═══ 提示本文

2月5日(日)はグラミー賞です!

2023年2月5日(日)はグラミー賞が開催されます。今年のグラミー賞はカリフォルニア州ロサンゼルスのCrypto.comアリーナから生中継。米国ではCBSネットワークにて放映されます。2023年はHip-Hop生誕50周年記念の年ということであり、今般のグラミー賞においてもそのHip-Hopの功績が称えられる機会が設けられるということです。

注目のパフォーマーは、我らがDJ Khaled、Rick Ross、Lil Wayne、そしてJAY-Z。楽曲は「GOD DID」です。

2023年グラミー賞開催まで、あと1日です。

(文責:Jun Nishihara)

第1位:DJ Khaledが「天の主」に対して感謝を述べた讃歌「GOD DID」(2022年Hip-Hop名曲名盤ベスト20!)

ついに2022年の第1位を発表する時がやってきました。

2022年の第1位に輝いたのは,DJキャレド(DJ Khaled)率いる錚々たる顔ぶれが集まって作り上げた楽曲「GOD DID」です。

楽曲「GOD DID」では,リック・ロス(Rick Ross),リル・ウェイン(Lil Wayne),ジョン・レジェンド(John Legend),フライデー(Fridayy)そしてジェイ・Z(JAY-Z)がフィーチャリングされています。

これは,ひと言で言うと,神への感謝を歌にしたものです。しかし,ご案内のとおりジェイ・Z(JAY-Z)はキリスト教徒ではありません。宗教は明かしていません。また,DJキャレドにしてもキリスト教徒ではなく,自分で公開しているとおり,DJキャレドはイスラム教徒です。つまり,神(GOD)と言いつつも,彼らが「GOD」というものは神のみならず,それは「天」であり,「アッラー」であり,「シヴァ神」であり,「天御中主神(アメノミナカヌシノカミ)」であるのです。我々人間を遠く高いところから見守ってくれているものに対する讃歌です。

まずはそれを理解していただいて,次に進みます。

DJキャレドが曲中で言う「they」とは「人間」のことです。それに対比させて「GOD」を持ってきています。そしてその後キャレドはこう言います。「GOD DID」であると。ここで過去形(DID)を使っています。現在形(DO, DOES)や未来形(WILL DO)ではありません。過去形,つまり,すでにGODがしてくれたことに対して感謝しているということです。何かをしてくださいというお願いをするのではなく,すでに与えられた(過去形)こと,すでにしてもらった(過去形)ことに対して,ありがとう,と言っているのです。

ここまでの大成功者であるこの4人が集結して,全員で,なんらかの高きエネルギー体に対して,感謝を述べているという構図です。

それから,もう一つ重要なのは,曲の冒頭でDJキャレド(DJ Khaled)が言う言葉です。DJキャレドはラップはしません。その代わり,重要な言葉を言います。歌うわけでもなく,ラップするわけでもないですが,ビートを制作し,曲をプロデュースさせ,そしてたまに曲でたいせつなことを「言い」ます。

══════

» 要件 1:
提示本文の「2023年2月5日(日)はグ」から「(文責:Jun Nishihara)」までを、両端を含めて一字一句そのまま書き写してください。
» 要件 2:
次の各記述が提示本文と一致するかを「はい」か「いいえ」で答え、判断の根拠となる本文の語句を正確に引用してください。(a) 2023年のグラミー賞はロサンゼルスのCrypto.comアリーナから生中継される。(b) DJキャレドは曲中でラップを担当している。(c) 「GOD DID」でキャレドは現在形を用いている。

═══ データ

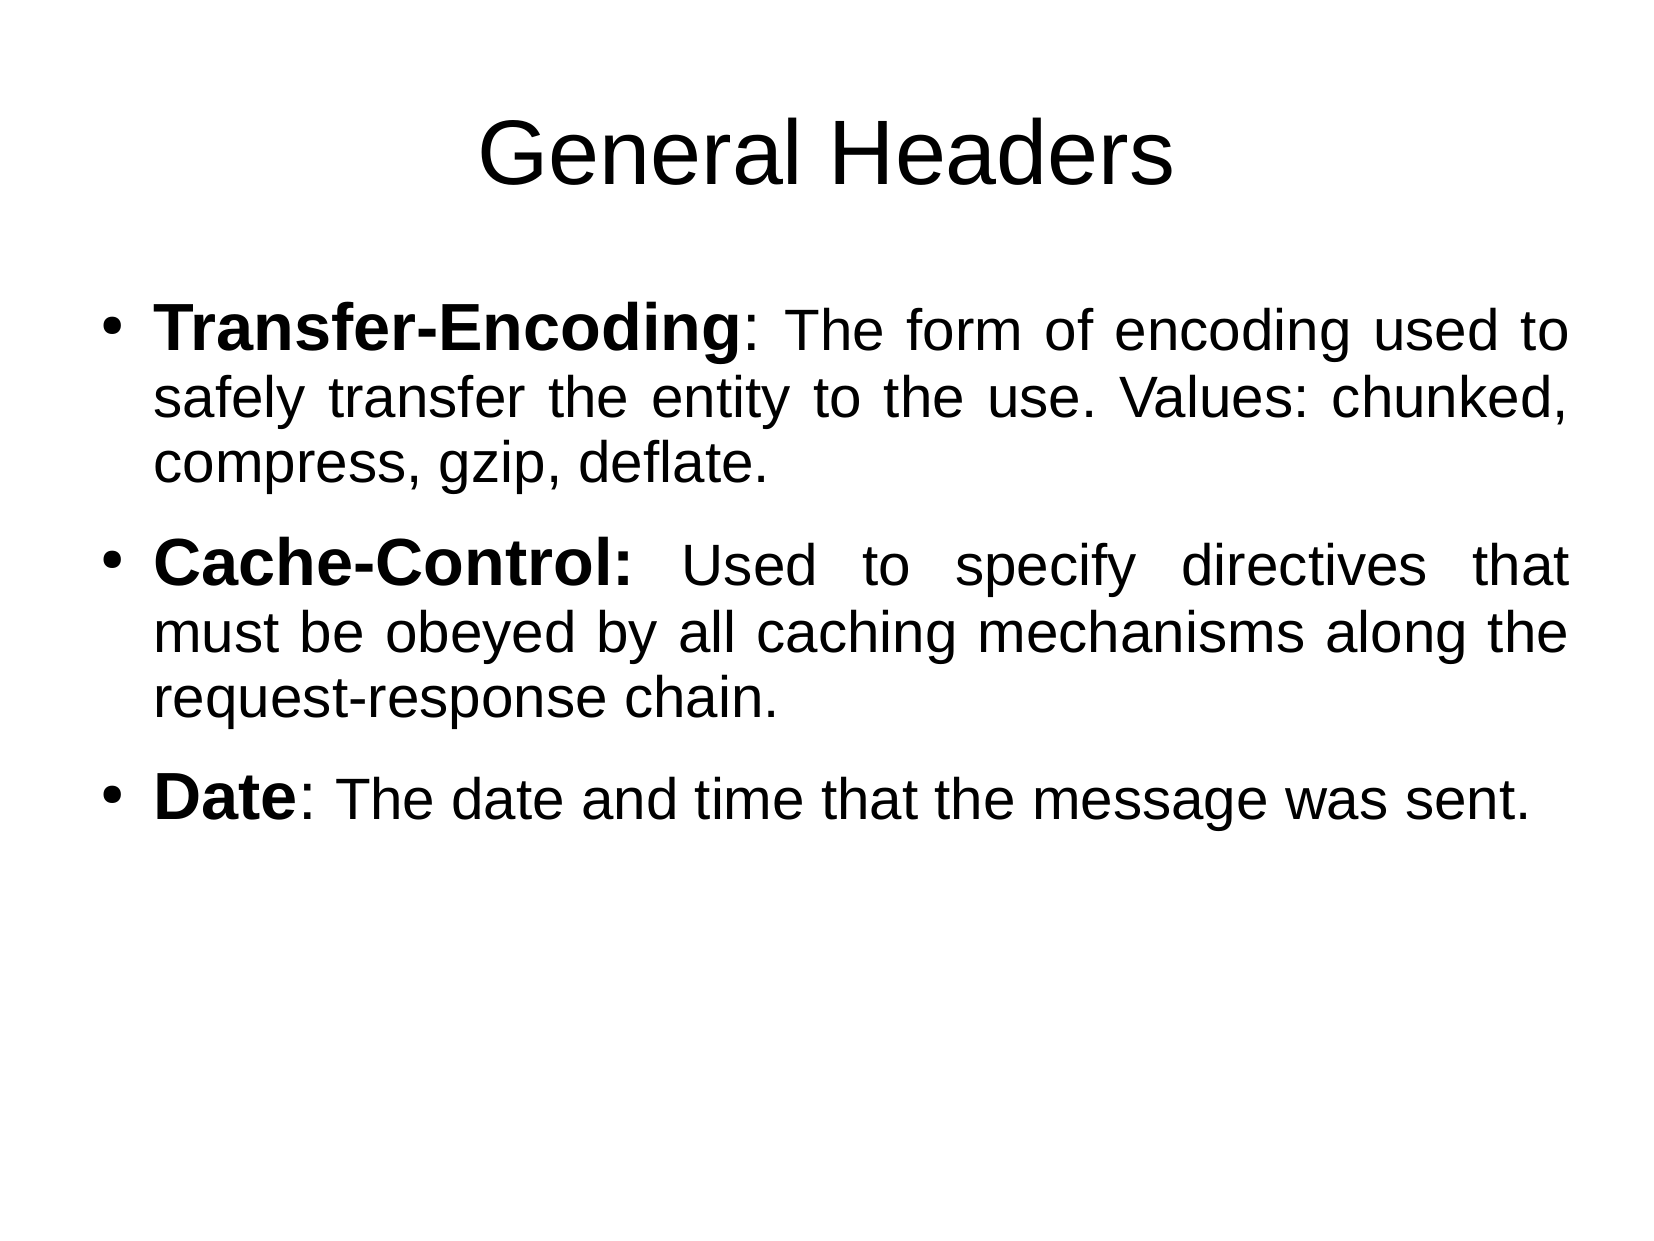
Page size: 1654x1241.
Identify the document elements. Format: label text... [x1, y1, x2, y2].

list Transfer-Encoding: The form of encoding used to safely transfer the entity to the use. Values: chunked, compress, gzip, deflate. Cache-Control: Used to specify directives that must be obeyed by all caching mechanisms along the request-response chain. Date: The date and time that the message was sent. [82, 290, 1571, 1010]
title General Headers [82, 49, 1571, 257]
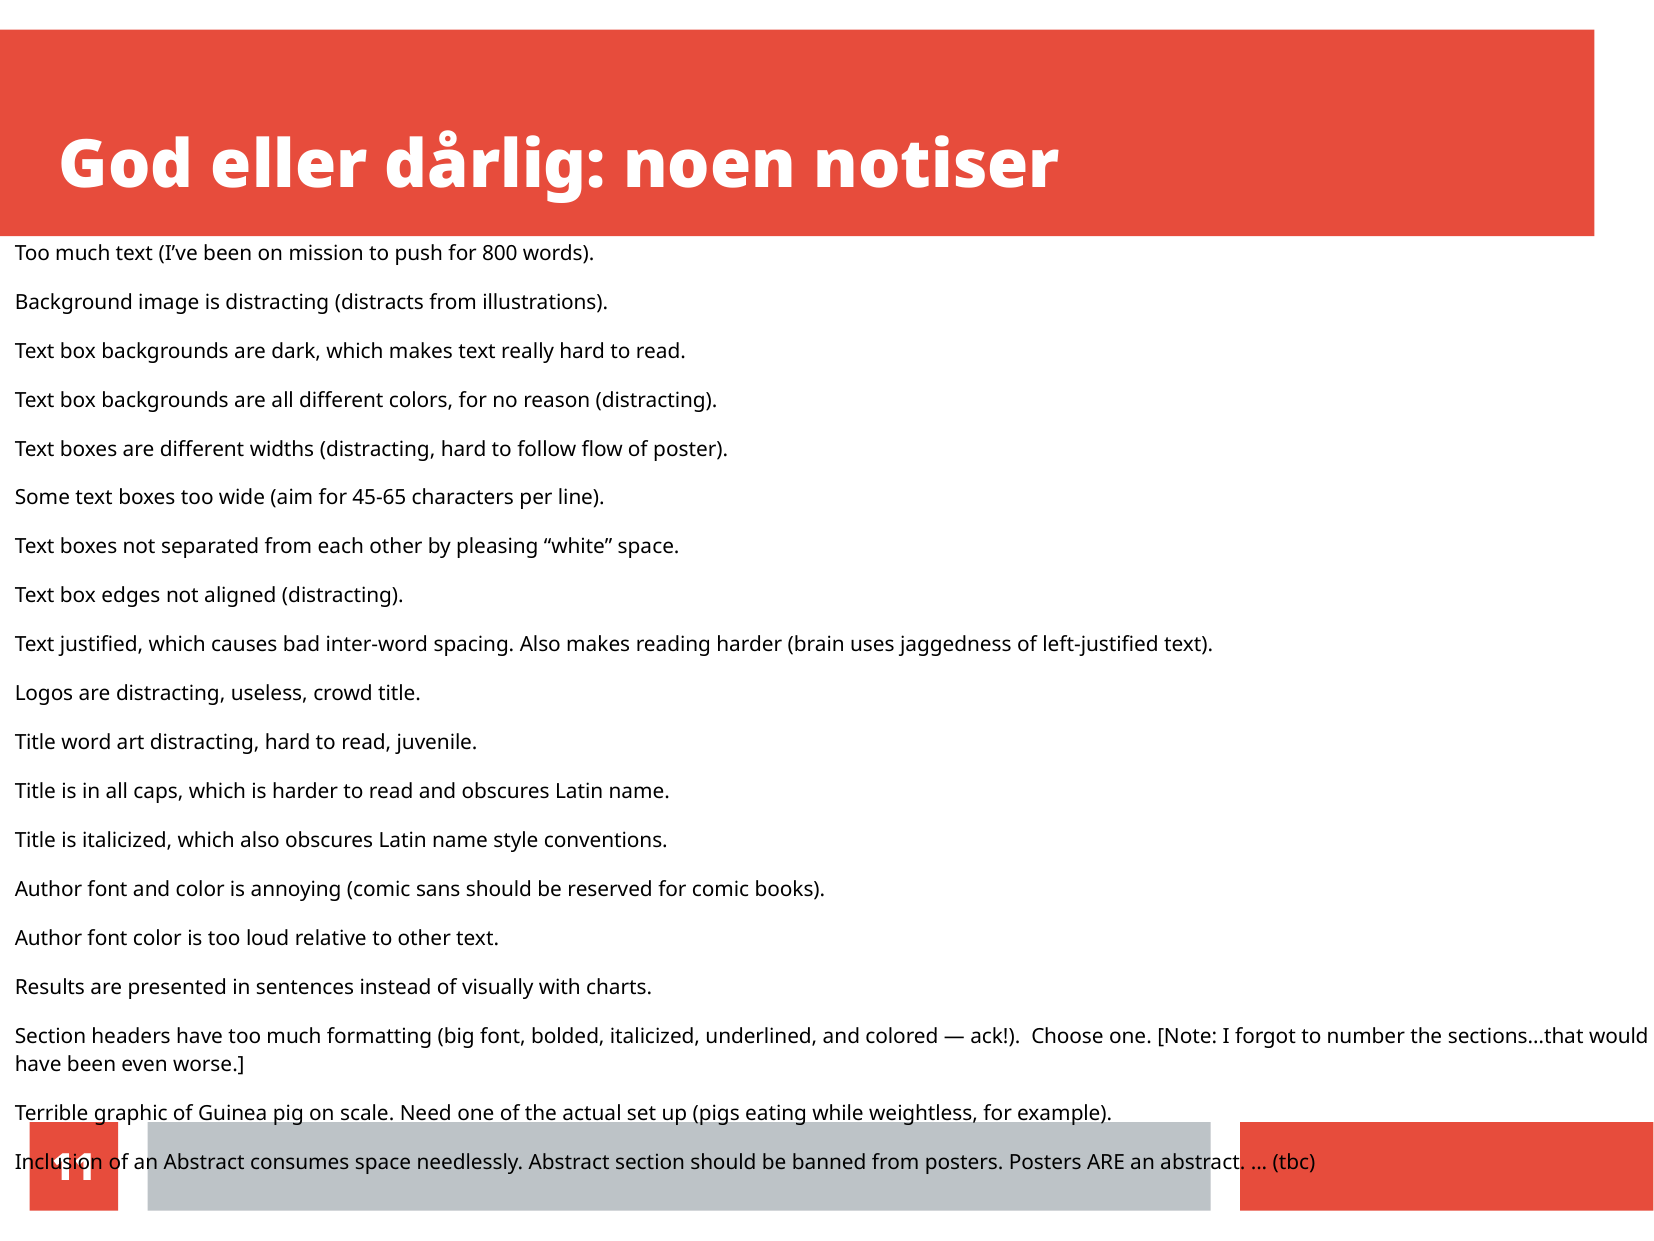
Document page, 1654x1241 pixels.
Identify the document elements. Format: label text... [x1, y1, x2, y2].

══════

» 出力結果 1:
2023年2月5日(日)はグラミー賞が開催されます。今年のグラミー賞はカリフォルニア州ロサンゼルスのCrypto.comアリーナから生中継。米国ではCBSネットワークにて放映されます。2023年はHip-Hop生誕50周年記念の年ということであり、今般のグラミー賞においてもそのHip-Hopの功績が称えられる機会が設けられるということです。

注目のパフォーマーは、我らがDJ Khaled、Rick Ross、Lil Wayne、そしてJAY-Z。楽曲は「GOD DID」です。

2023年グラミー賞開催まで、あと1日です。

(文責:Jun Nishihara)

» 出力結果 2:
(a) はい。「今年のグラミー賞はカリフォルニア州ロサンゼルスのCrypto.comアリーナから生中継。」
(b) いいえ。「DJキャレドはラップはしません。」
(c) いいえ。「ここで過去形(DID)を使っています。」